Firmware: coreboot 4.18-Purism-1, PureBoot Release 24

coreboot 4.18-Purism-1

  • Rebased on upstream coreboot 4.18 release/tag
  • Fixed left-side USB-C port on Librem 14, super speed now works in both plug orientations
  • Updated Intel microcode to latest releases:
    • CNL: F0 → F4 (CPUIDs 806EC, A0660)

PureBoot Release 24

  • PureBoot Basic: Add USB automatic boot configuration setting.
    • When enabled, bootable USB devices are booted by default instead of the installed operating system.
  • PureBoot Basic: Boot first installed menu entry by default.
    • Default boot options no longer have to be configured manually, and no reconfiguration is needed if the OS kernel is updated.
    • This can be disabled in configuration to configure a custom boot option instead.
  • Ignore device specifications in GRUB menu entries - fixes PureOS installer’s GRUB/EFI boot options.
  • Rebased on HEADS upstream master branch (139ecb8)
  • Updated all devices (except L1UM) to coreboot 4.18-Purism-1 (tag)
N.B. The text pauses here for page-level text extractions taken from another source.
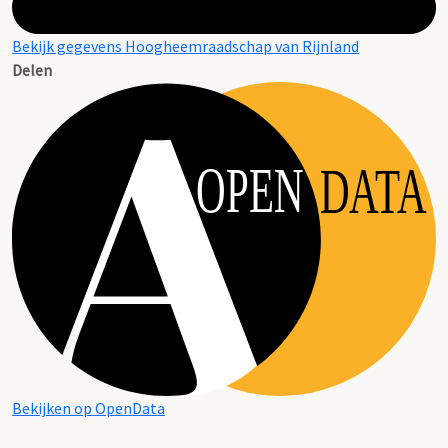
Bekijk gegevens Hoogheemraadschap van Rijnland
Delen
OPEN
DATA
Bekijken op OpenData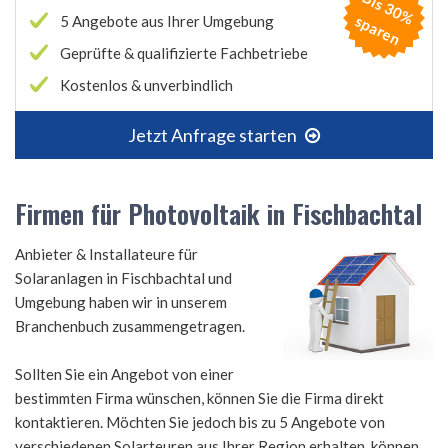
B
is
3
0
%
p
a
r
e
s
n
5 Angebote aus Ihrer Umgebung
Geprüfte & qualifizierte Fachbetriebe
Kostenlos & unverbindlich
Jetzt Anfrage starten
Firmen für Photovoltaik in Fischbachtal
Anbieter & Installateure für
Solaranlagen in Fischbachtal und
Umgebung haben wir in unserem
Branchenbuch zusammengetragen.
Sollten Sie ein Angebot von einer
bestimmten Firma wünschen, können Sie die Firma direkt
kontaktieren. Möchten Sie jedoch bis zu 5 Angebote von
verschiedenen Solarteuren aus Ihrer Region erhalten, können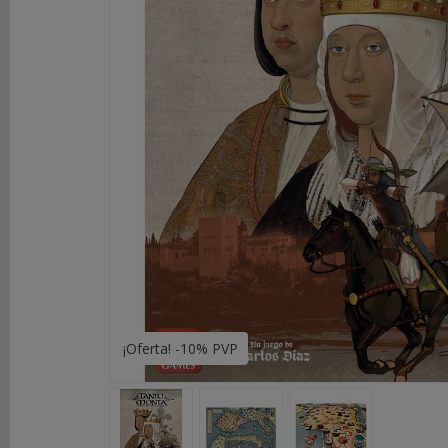
DE
ROL
LIBROS
SEGUNDA
MANO
NOVEDADES
Y
OFERTAS
ACCESORIOS
MARCAS
¡Oferta! -10% PVP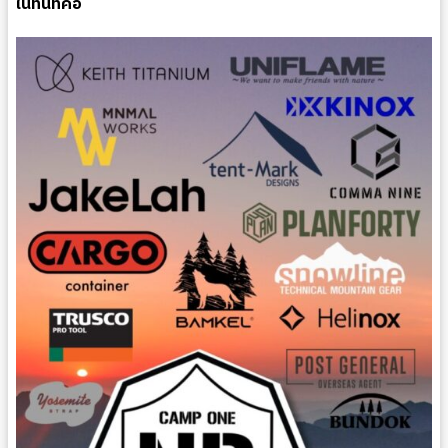
ในทันทีคือ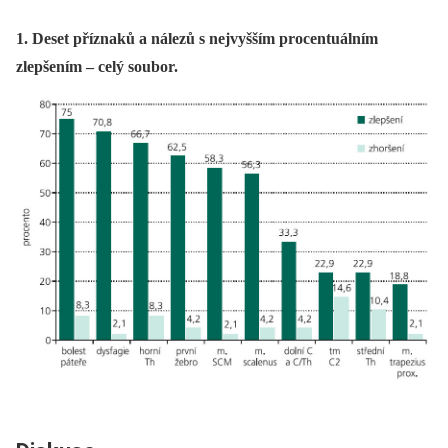
1. Deset příznaků a nálezů s nejvyšším procentuálním
zlepšením – celý soubor.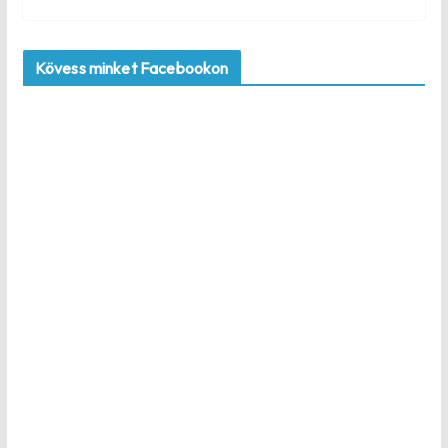
Kövess minket Facebookon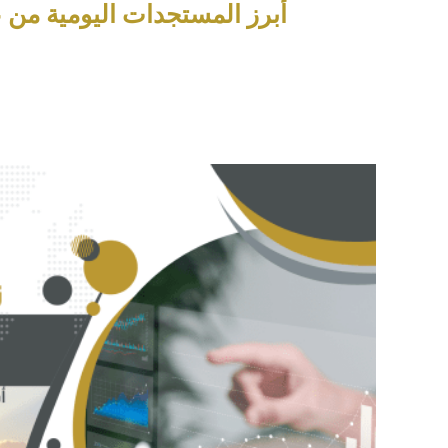
أبرز المستجدات اليومية من عناوين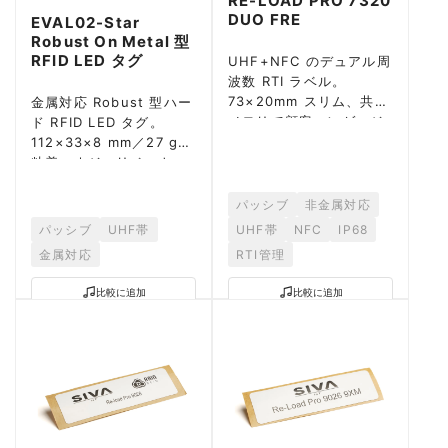
RE-LOAD PRO 7320
DUO FRE
EVAL02-Star
Robust On Metal 型
RFID LED タグ
UHF+NFC のデュアル周
波数 RTI ラベル。
73×20mm スリム、共有
金属対応 Robust 型ハー
メモリで顧客エンゲージ
ド RFID LED タグ。
メントに対応。
112×33×8 mm／27 g、
粘着・ネジ・リベット・
結束バンド対応。
ROCKY-100 + 525 nm
パッシブ
非金属対応
LED。
パッシブ
UHF帯
UHF帯
NFC
IP68
金属対応
RTI管理
比較に追加
比較に追加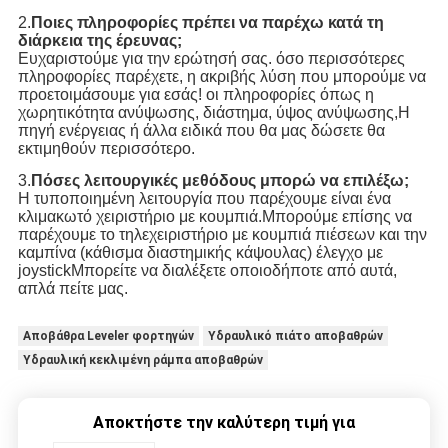
2.
Ποιες πληροφορίες πρέπει να παρέχω κατά τη
διάρκεια της έρευνας;
Ευχαριστούμε για την ερώτησή σας. όσο περισσότερες
πληροφορίες παρέχετε, η ακριβής λύση που μπορούμε να
προετοιμάσουμε για εσάς! οι πληροφορίες όπως η
χωρητικότητα ανύψωσης, διάστημα, ύψος ανύψωσης,Η
πηγή ενέργειας ή άλλα ειδικά που θα μας δώσετε θα
εκτιμηθούν περισσότερο.
3.
Πόσες λειτουργικές μεθόδους μπορώ να επιλέξω;
Η τυποποιημένη λειτουργία που παρέχουμε είναι ένα
κλιμακωτό χειριστήριο με κουμπιά.Μπορούμε επίσης να
παρέχουμε το τηλεχειριστήριο με κουμπιά πιέσεων και την
καμπίνα (κάθισμα διαστημικής κάψουλας) έλεγχο με
joystickΜπορείτε να διαλέξετε οποιοδήποτε από αυτά,
απλά πείτε μας.
Αποβάθρα Leveler φορτηγών
Υδραυλικό πιάτο αποβαθρών
Υδραυλική κεκλιμένη ράμπα αποβαθρών
Αποκτήστε την καλύτερη τιμή για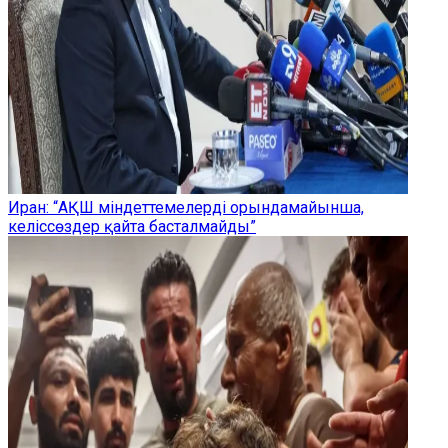
Иран: “АҚШ міндеттемелерді орындамайынша,
келіссөздер қайта басталмайды”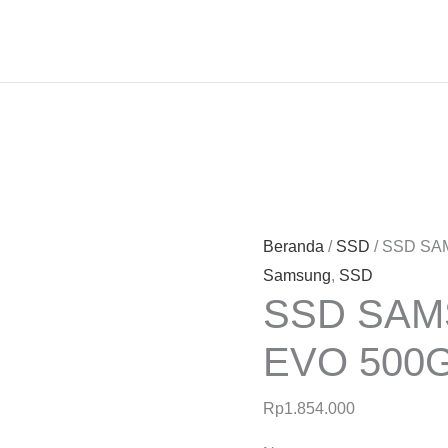
Beranda
/
SSD
/ SSD SA
Samsung
,
SSD
SSD SAM
EVO 500GB
Rp
1.854.000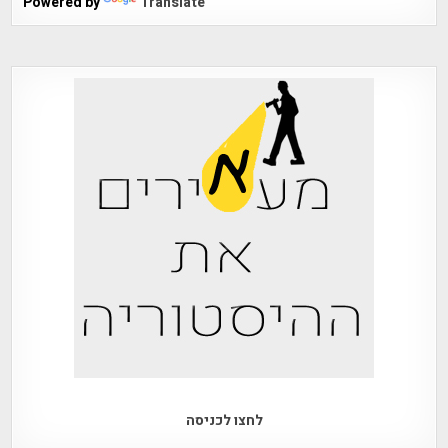
Powered by
Translate
לחצו לכניסה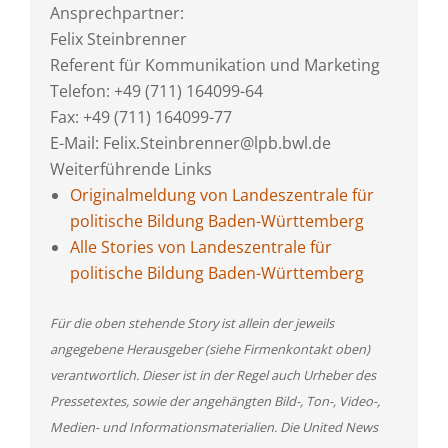
Ansprechpartner:
Felix Steinbrenner
Referent für Kommunikation und Marketing
Telefon: +49 (711) 164099-64
Fax: +49 (711) 164099-77
E-Mail: Felix.Steinbrenner@lpb.bwl.de
Weiterführende Links
Originalmeldung von Landeszentrale für
politische Bildung Baden-Württemberg
Alle Stories von Landeszentrale für
politische Bildung Baden-Württemberg
Für die oben stehende Story ist allein der jeweils
angegebene Herausgeber (siehe Firmenkontakt oben)
verantwortlich. Dieser ist in der Regel auch Urheber des
Pressetextes, sowie der angehängten Bild-, Ton-, Video-,
Medien- und Informationsmaterialien. Die United News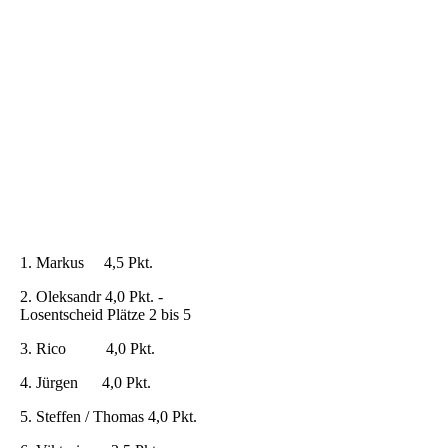
fanden sich diesmal 22 Schachbegeisterte ein. Am
Besten auf seine Runde für Runde wechselnden
Mitspieler stellte sich diesmal der Markus ein, der
als Einziger ungeschlagen das Turnier beenden
konnte. Bei leckerer Bratwurst und kühlen
Getränken gab es auch diesmal wieder
interessante Gespräche und angenehme
Begegnungen.
Endstand
(5 Runden - 2er Teams jeweils immer mit neuer
Auslosung Partner und Gegner pro Runde)
1. Markus 4,5 Pkt.
2. Oleksandr 4,0 Pkt. -
Losentscheid Plätze 2 bis 5
3. Rico 4,0 Pkt.
4. Jürgen 4,0 Pkt.
5. Steffen / Thomas 4,0 Pkt.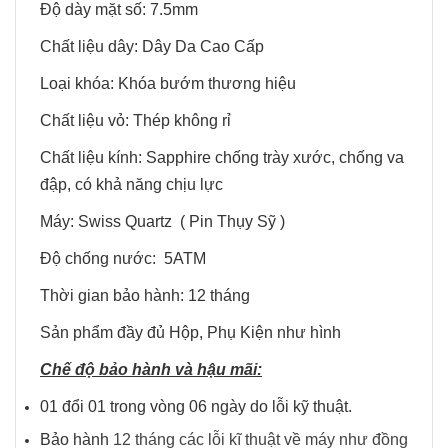
Độ dày mặt số: 7.5mm
Chất liệu dây: Dây Da Cao Cấp
Loại khóa: Khóa bướm thương hiệu
Chất liệu vỏ: Thép không rỉ
Chất liệu kính: Sapphire chống trày xước, chống va
đập, có khả năng chịu lực
Máy: Swiss Quartz ( Pin Thụy Sỹ )
Độ chống nước: 5ATM
Thời gian bảo hành: 12 tháng
Sản phẩm đầy đủ Hộp, Phụ Kiện như hình
Chế độ bảo hành và hậu mãi:
01 đổi 01 trong vòng 06 ngày do lỗi kỹ thuật.
Bảo hành
12 tháng các lỗi kĩ thuật về máy như đồng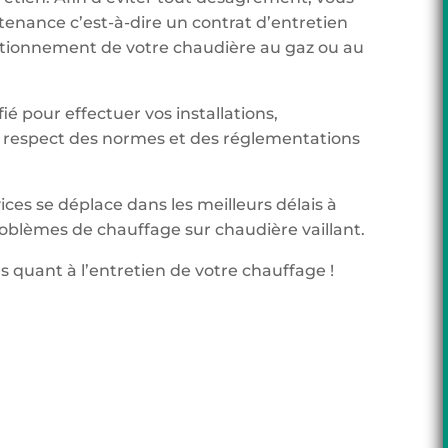
tenance c’est-à-dire un contrat d’entretien
onctionnement de votre chaudière au gaz ou au
ié pour effectuer vos installations,
respect des normes et des réglementations
ices se déplace dans les meilleurs délais à
oblèmes de chauffage sur chaudière vaillant.
s quant à l’entretien de votre chauffage !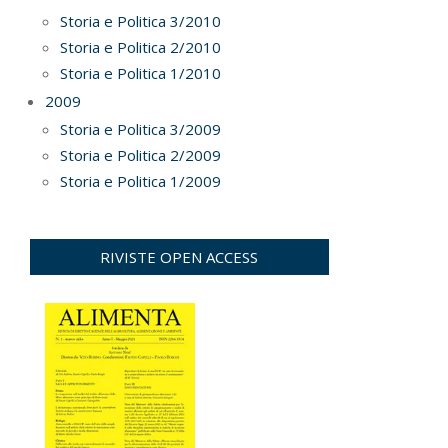
Storia e Politica 3/2010
Storia e Politica 2/2010
Storia e Politica 1/2010
2009
Storia e Politica 3/2009
Storia e Politica 2/2009
Storia e Politica 1/2009
RIVISTE OPEN ACCESS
As always, you can update using coreboot_util.sh:

3 Likes

Thanks.
Also i will happy if you get perform an smart hack to run Coreboot without Microcode compat Pure OS, i just not want not need intel ridiculous blobs sign in on my L14.

I hope you also do not run any proprietary javascript, otherwise it could probably read all your passwords from RAM…

1 Like

The sources are available to you so that you can remove the Intel microcode yourself. Right?

Whether that gives you

a) a computer that won’t boot at all, or
b) a computer that has a security regression (missing out on important security fixes), or
c) a computer that is completely satisfactory

I don’t know.

If i remove the microcode from coreboot then the system crash after seconds of boooting, because ME partitions need a ridiculous microcode sign to keep machine ON. So we need to wash more blobs from ME to prevent microcode sign. IMHO Purism need stop using intel.